# ACTIVITY
Reproduce the part of the power generation text from "The claimed invention provides" up to and including "the flame temperature.", keeping every word and mark as it appears.

Other embodiments of the invention may use other means to provide the steam 70 for reforming the fuel stream 72. In the embodiment of the invention shown in FIG. 2, the power generation system 10 is part of an electricity-steam cogeneration plant. The steam generation portion 78 of the cogeneration plant receives the compressed air/turbine exhaust stream 60 after some of its thermal energy has been removed by the reformer 18. The steam generation portion 78 recovers more thermal energy from the compressed air/turbine exhaust stream 60. The steam generation portion 78 also provides the steam flow 70 for reforming the fuel 72.

The claimed invention provides an efficient power generation system and device. The thermal chemical recuperation cycle 10 had a net cycle efficiency of 48.85% on an APSEN PLUS simulation thereof, compared to the efficiencies of 35.91% and 45.63% for a simple cycle gas turbine cycle and a steam injected turbine cycle respectively. Further, the thermal chemical recuperation cycle of the current invention has lower NOx emissions. This is a result of the hydrogen-rich reformed fuel stream 74 having extended the flammability limits, and tolerating relatively large amounts of steam (not shown) to enter into the combustor 16 and lower the flame temperature.

Although the present invention has been discussed with reference a steam generation means comprising an evaporator/economizer system or a cogeneration plant, any means that provides steam to the reformer using thermal energy from the turbine exhaust is suitable for practicing the claimed invention. Further, any means that provides thermal energy from the turbine exhaust to the reformer is suitable for practicing the claimed invention. Consequently, the present invention may be embodied in other specific forms without departing from the spirit or essential attributes thereof and, accordingly, reference should be made to the appended claims, rather than to the foregoing specification, as indicating the scope of the invention.

# INFORMATION GIVEN
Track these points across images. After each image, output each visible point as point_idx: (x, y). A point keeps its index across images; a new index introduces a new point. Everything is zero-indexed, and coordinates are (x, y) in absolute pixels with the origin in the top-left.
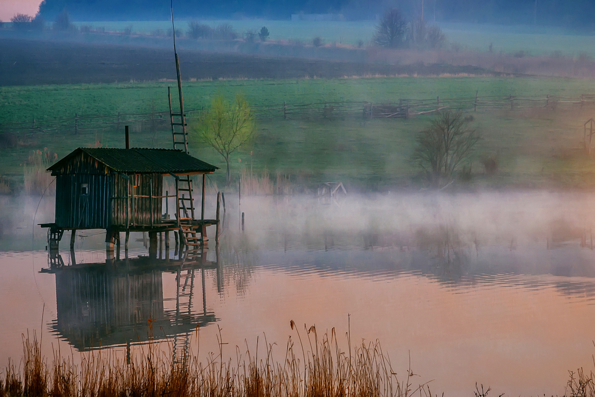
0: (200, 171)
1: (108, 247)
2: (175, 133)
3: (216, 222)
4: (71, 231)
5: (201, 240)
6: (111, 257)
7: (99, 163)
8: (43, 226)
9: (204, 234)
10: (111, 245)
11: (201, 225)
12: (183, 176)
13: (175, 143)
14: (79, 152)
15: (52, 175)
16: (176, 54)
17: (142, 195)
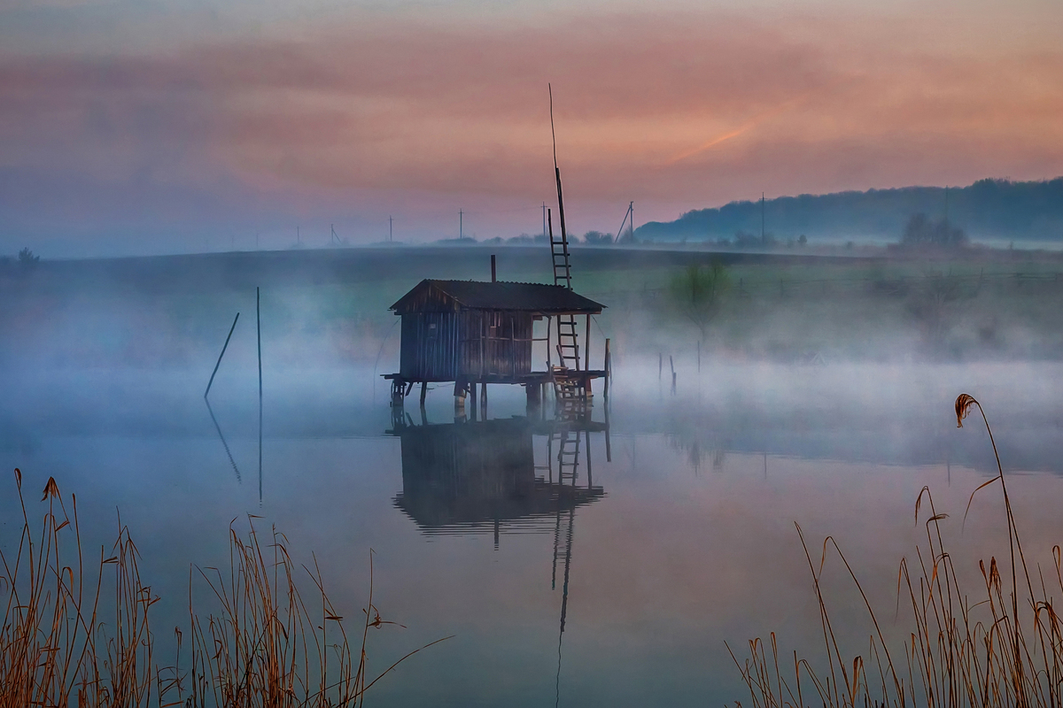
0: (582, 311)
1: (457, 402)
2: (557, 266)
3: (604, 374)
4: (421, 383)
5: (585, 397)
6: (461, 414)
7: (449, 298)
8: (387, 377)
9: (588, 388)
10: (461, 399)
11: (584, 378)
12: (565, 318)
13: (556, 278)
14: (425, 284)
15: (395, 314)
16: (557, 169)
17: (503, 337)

# TASK SOLUTION
The claimed invention provides an efficient power generation system and device. The thermal chemical recuperation cycle 10 had a net cycle efficiency of 48.85% on an APSEN PLUS simulation thereof, compared to the efficiencies of 35.91% and 45.63% for a simple cycle gas turbine cycle and a steam injected turbine cycle respectively. Further, the thermal chemical recuperation cycle of the current invention has lower NOx emissions. This is a result of the hydrogen-rich reformed fuel stream 74 having extended the flammability limits, and tolerating relatively large amounts of steam (not shown) to enter into the combustor 16 and lower the flame temperature.